MINNEAPOLIS (AP) -- Dozens of federal homeland security agents descended on Sparboe Farms in Litchfield on Tuesday as part of what authorities called a "larger criminal investigation," but details about the nature of the operation were not disclosed.
U.S. Immigration and Customs Enforcement spokesman Shawn Neudauer said he could not provide details because the investigation is ongoing. There were no criminal arrests Tuesday, but 10 people were picked up on administrative charges. Neudauer said that as of midday Tuesday, two of those arrested had been released, but the rest were still in custody and their cases were being reviewed.
An administrative charge is a tool ICE uses to apprehend possible illegal immigrants.
The Associated Press learned of the operation before authorities released a statement.
Sparboe also provided few details. But in a statement, the company said that authorities had executed a warrant at two of its locations in Litchfield, and the company is working with federal officials.
Neudauer said agents with ICE's Homeland Security Investigations were involved in the operation and a Department of Homeland Security helicopter was on the scene. Minnesota state police were also there to help secure the area.
When asked if criminal charges were expected, U.S. Attorney's Office spokeswoman Jeanne Cooney said prosecutors will have to wait to see how the investigation unfolds, but added if authorities determine that any of those arrested have prior records they could be prosecuted. She also said she could not release the nature of the investigation.
Sparboe describes itself as one of the largest shell egg producers and marketers in the United States, and sells to retail, wholesale and foodservice customers.
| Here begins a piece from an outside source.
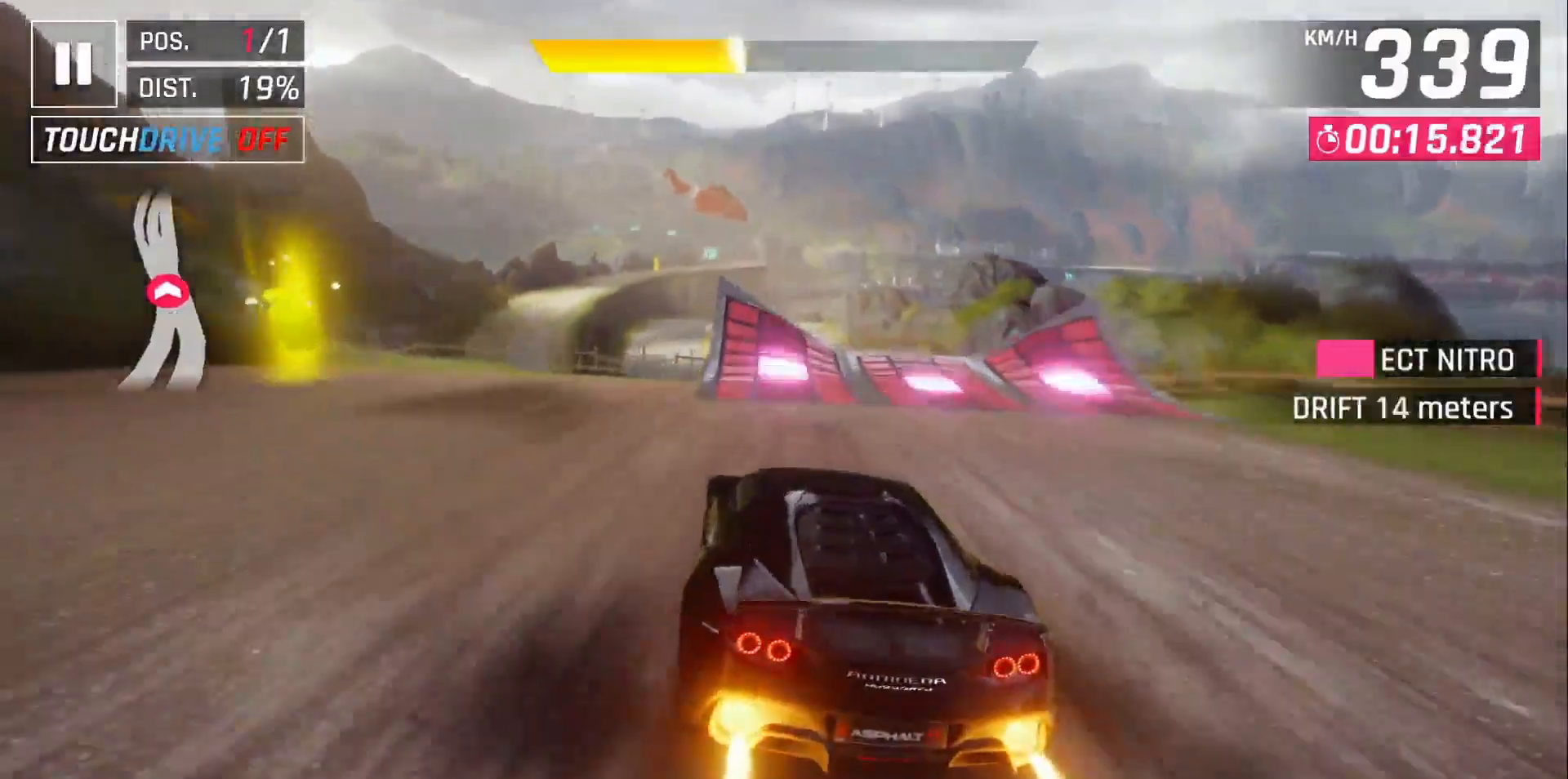
{"dt_ms": 500, "buttons": ["A", "DPAD_LEFT"], "left_stick": "center", "events": [[33, "A", "down"], [117, "A", "up"], [233, "A", "down"], [350, "A", "up"], [450, "A", "down"]]}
It is based in Litchfield, which is about 65 miles west of Minneapolis.
Sparboe has been in the news before: In 2011, McDonald's and Target dropped Sparboe as their egg supplier after an animal rights group released undercover video that showed cases of animal cruelty at five of Sparboe's facilities in Iowa, Minnesota and Colorado. The video shot by Mercy for Animals showed a worker swinging a bird by its feet, hens packed into cramped cages, male chicks being tossed into plastic bags to suffocate and workers cutting off the tips of chicks' beaks.
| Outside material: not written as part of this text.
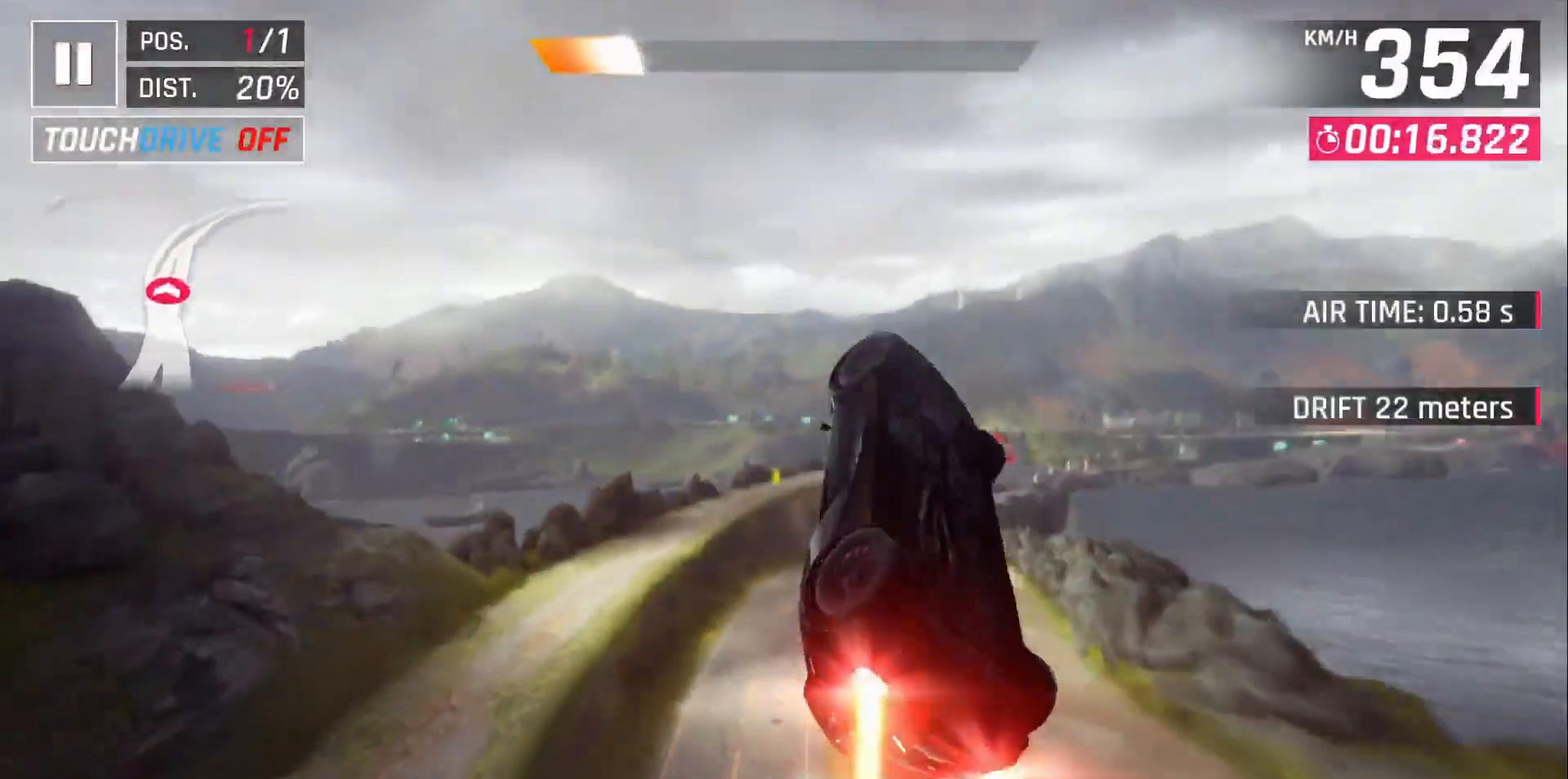
{"dt_ms": 500, "buttons": ["DPAD_RIGHT"], "left_stick": "center", "events": [[50, "DPAD_LEFT", "up"], [200, "DPAD_RIGHT", "down"]]}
At the time, Beth Sparboe Schnell, Sparboe Farms' president and owner, said the company was "shocked and deeply disturbed" by the video and that four employees involved in the activity were fired after an internal investigation.
Sparboe was also warned that it violated federal regulations meant to prevent salmonella. Sparboe Companies LLC said at the time that it made management changes, took corrective actions sought by the Food and Drug Administration, and was creating a task force to review the company's food safety and animal care.